Editorial: Caught in the act
In the last week, people all around the world watched a home video of US police mercilessly beating and kicking a black man. The cops had stopped him for speeding, then, thinking they were unobserved, had passed sentence and meted out punishment: 51 hits with police batons, numerous kicks and a shot at close range with a stun gun. As the shock reverberated through people before television sets in millions of sitting rooms, even a president fresh from authorising the slaughter of thousands of defenceless Iraqis was forced to go on record expressing his disgust at the violence.
This episode seems to reinforce the findings of a recent study that found the US to be the most violent country in the world. But we shouldn't feel any complacency in Australia, where working-class youth and blacks are no strangers to police violence.
A NSW Supreme Court judge has finally ruled on a case that arose in an early morning raid by 135 members of the police tactical response group on the black community in Redfern, Sydney, last year. The street was cordoned off, and armed police, with dogs, smashed down the doors of several houses and dragged the occupants out of bed. Their excuse for this military-style raid was the execution of seven search warrants, all for relatively petty suspected crimes.
Judge Finlay found that four of the seven warrants were invalid and that one warrant was for a man who had already been in police custody for several days!
Shocking as this incident was, the numerous reports from the Royal Commission into Aboriginal Deaths in Custody now being released tell an even more horrible tale. Murder, torture, criminal neglect and numerous cover-ups are being exposed. All this makes nonsense of the frequent attempts in the mainstream media to dismiss Aboriginal rights issues as simply an expression of white guilt for crimes from a distant past.
Yet even when the truth about police violence is exposed for all to see, will it become a thing of the past? Or is such violence endemic to supposedly democratic societies such as Australia and the US?
The problem is not one of bad cops. Police violence has to be blamed on the society that sets the rules for the use of legitimised violence. As police spokespersons often say in defence, they were only trying to do their job. But what is the nature of this job? Is it to enforce justice or to protect the interests of some sectors of society more than others?

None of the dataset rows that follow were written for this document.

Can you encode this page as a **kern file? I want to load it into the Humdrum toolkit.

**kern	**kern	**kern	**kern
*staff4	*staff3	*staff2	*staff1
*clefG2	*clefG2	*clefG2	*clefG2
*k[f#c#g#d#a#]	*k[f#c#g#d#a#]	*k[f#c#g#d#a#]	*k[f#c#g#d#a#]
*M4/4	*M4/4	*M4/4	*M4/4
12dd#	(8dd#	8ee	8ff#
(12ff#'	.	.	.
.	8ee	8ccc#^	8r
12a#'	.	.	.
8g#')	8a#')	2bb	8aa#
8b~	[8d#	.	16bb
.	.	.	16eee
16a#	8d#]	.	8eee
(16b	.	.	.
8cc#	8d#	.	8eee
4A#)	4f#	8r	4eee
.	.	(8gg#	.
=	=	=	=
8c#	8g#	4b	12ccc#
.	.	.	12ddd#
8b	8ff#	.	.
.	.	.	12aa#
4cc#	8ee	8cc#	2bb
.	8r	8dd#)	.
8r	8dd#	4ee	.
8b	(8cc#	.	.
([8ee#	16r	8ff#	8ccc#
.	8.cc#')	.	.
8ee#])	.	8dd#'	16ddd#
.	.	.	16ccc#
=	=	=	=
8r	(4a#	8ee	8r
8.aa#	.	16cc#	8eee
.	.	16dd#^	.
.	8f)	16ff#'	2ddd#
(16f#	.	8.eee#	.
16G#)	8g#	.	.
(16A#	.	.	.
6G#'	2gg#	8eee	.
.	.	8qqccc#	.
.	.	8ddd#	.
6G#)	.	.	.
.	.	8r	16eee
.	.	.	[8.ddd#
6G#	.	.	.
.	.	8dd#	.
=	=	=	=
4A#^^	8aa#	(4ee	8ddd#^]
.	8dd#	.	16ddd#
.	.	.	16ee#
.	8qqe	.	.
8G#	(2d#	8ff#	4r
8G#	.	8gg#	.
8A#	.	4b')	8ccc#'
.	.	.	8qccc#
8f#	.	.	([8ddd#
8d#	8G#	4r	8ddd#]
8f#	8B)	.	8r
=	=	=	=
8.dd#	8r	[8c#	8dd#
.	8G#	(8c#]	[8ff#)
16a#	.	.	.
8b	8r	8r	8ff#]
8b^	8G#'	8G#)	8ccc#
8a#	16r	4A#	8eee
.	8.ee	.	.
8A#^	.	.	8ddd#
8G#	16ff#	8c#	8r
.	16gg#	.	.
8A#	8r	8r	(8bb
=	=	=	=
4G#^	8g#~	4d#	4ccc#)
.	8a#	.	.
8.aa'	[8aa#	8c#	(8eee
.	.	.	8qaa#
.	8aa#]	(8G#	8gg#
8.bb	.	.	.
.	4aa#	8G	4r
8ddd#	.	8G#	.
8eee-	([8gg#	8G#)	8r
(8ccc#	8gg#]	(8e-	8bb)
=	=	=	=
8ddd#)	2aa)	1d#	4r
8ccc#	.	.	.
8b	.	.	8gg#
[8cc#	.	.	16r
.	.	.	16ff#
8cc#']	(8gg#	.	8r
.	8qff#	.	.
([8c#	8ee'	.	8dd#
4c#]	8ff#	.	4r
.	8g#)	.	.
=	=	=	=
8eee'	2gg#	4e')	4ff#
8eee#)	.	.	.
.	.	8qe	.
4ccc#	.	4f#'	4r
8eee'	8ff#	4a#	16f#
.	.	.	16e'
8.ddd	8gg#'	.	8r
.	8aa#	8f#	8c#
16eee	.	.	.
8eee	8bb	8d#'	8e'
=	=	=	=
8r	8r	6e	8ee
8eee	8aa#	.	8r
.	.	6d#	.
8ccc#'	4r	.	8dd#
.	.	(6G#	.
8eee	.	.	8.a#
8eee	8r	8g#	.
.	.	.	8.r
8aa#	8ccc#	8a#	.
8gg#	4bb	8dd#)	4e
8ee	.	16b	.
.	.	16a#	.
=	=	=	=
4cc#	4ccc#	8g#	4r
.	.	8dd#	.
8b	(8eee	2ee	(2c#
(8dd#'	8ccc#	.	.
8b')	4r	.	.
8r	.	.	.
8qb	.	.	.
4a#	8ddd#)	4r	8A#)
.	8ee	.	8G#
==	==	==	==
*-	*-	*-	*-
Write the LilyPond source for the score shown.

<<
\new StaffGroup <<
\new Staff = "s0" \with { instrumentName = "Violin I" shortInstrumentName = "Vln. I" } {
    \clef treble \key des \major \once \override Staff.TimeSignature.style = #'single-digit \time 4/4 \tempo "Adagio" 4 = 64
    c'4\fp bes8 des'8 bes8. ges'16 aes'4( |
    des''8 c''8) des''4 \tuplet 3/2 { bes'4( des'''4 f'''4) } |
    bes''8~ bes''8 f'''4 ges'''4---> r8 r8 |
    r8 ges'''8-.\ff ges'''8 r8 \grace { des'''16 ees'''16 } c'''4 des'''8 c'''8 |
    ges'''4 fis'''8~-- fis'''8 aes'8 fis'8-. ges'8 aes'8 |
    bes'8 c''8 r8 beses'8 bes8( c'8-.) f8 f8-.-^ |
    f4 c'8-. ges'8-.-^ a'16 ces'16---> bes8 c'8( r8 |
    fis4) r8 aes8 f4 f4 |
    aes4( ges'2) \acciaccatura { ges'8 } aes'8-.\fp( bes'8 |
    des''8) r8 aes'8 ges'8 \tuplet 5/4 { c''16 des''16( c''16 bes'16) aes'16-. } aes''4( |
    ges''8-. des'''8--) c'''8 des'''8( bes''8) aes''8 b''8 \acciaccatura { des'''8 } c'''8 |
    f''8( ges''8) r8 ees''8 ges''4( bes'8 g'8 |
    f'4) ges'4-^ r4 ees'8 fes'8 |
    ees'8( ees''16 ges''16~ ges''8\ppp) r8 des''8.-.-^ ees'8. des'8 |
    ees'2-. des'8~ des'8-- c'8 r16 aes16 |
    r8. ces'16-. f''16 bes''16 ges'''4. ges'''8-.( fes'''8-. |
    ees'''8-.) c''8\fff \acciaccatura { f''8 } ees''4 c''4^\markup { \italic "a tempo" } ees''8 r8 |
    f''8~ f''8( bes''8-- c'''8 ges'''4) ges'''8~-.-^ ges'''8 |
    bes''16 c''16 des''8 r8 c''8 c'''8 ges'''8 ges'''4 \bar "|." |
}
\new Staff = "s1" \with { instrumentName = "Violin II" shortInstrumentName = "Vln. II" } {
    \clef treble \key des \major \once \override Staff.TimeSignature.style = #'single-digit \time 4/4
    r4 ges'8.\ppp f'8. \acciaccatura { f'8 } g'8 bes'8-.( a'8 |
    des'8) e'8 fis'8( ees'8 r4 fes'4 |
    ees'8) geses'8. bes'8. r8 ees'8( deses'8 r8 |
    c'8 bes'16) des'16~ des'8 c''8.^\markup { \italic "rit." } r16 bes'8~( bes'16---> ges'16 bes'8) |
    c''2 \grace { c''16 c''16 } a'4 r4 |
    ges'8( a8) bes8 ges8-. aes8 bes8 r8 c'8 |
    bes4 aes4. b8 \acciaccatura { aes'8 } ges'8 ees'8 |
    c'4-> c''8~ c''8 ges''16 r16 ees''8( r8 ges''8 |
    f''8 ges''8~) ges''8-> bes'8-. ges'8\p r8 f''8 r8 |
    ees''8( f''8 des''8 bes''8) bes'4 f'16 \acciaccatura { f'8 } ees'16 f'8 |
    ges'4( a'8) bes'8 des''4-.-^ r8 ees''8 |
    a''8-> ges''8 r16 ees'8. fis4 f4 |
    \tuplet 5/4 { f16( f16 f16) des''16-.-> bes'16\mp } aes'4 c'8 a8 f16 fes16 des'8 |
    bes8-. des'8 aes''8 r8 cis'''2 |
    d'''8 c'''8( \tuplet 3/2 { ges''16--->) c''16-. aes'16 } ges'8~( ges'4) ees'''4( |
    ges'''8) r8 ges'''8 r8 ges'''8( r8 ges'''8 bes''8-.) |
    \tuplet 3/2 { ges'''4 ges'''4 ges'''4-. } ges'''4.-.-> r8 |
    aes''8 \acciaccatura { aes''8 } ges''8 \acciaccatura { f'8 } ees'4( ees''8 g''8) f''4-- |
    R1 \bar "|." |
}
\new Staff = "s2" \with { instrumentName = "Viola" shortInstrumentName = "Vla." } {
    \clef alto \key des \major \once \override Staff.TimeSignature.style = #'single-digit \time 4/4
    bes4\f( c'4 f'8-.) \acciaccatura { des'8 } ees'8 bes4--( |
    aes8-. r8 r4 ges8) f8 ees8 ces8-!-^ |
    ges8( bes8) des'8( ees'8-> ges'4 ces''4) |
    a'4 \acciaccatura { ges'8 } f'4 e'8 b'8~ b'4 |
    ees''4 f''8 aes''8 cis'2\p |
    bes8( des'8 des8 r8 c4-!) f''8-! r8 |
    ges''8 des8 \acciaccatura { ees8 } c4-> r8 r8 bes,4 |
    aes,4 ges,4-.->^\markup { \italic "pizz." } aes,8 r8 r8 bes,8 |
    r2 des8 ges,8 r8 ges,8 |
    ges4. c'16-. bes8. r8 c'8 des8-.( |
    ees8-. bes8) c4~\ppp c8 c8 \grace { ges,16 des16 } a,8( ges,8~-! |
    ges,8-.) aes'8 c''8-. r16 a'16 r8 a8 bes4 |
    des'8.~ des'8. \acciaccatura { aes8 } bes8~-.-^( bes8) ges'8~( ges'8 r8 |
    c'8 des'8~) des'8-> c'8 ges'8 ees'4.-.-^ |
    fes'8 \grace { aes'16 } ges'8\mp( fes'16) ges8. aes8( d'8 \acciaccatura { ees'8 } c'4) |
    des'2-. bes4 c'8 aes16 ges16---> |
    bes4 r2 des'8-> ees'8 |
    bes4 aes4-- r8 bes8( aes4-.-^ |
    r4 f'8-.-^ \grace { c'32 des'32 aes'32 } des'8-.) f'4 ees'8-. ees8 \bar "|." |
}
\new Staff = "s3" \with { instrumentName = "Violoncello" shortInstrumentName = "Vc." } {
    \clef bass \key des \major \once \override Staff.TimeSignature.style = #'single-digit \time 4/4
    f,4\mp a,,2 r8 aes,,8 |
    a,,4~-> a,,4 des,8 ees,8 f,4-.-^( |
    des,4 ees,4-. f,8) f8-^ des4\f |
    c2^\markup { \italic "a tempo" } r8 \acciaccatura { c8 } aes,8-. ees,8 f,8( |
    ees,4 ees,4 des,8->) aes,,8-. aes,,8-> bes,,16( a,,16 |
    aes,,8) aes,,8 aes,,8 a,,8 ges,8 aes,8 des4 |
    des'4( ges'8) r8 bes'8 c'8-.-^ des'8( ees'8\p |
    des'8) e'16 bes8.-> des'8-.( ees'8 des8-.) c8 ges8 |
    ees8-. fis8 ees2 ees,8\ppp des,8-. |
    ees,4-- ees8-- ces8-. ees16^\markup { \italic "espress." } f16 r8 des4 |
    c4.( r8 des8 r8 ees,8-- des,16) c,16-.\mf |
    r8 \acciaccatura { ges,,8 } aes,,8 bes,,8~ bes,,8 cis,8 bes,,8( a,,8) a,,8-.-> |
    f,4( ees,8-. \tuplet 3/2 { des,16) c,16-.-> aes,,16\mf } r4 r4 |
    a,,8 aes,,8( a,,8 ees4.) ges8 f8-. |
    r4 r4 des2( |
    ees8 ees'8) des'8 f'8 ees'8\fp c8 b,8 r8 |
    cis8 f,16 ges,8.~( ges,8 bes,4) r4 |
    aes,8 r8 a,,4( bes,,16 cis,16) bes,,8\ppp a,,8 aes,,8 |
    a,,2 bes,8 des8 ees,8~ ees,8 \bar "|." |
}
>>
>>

They certainly don't mount dawn raids on suburbs like Toorak, Vaucluse, Woollahra, Peppermint Grove — although they'd probably find billions of dollars of ill-gotten gains stashed away there. The corporate criminals don't get a regular beating to keep them in line.
A major role of the police in societies like ours is to intimidate the rate sections of the population, while the biggest criminals are allowed to get on with their business. It is called "maintaining law and order" (a phrase that politicians serve on tap), but it is the law of the rich and the order of the exploiters. The unspoken rule is that the police can do whatever they think they can get away with when dealing with the poor and blacks. Once in a while, however, they get caught in the act.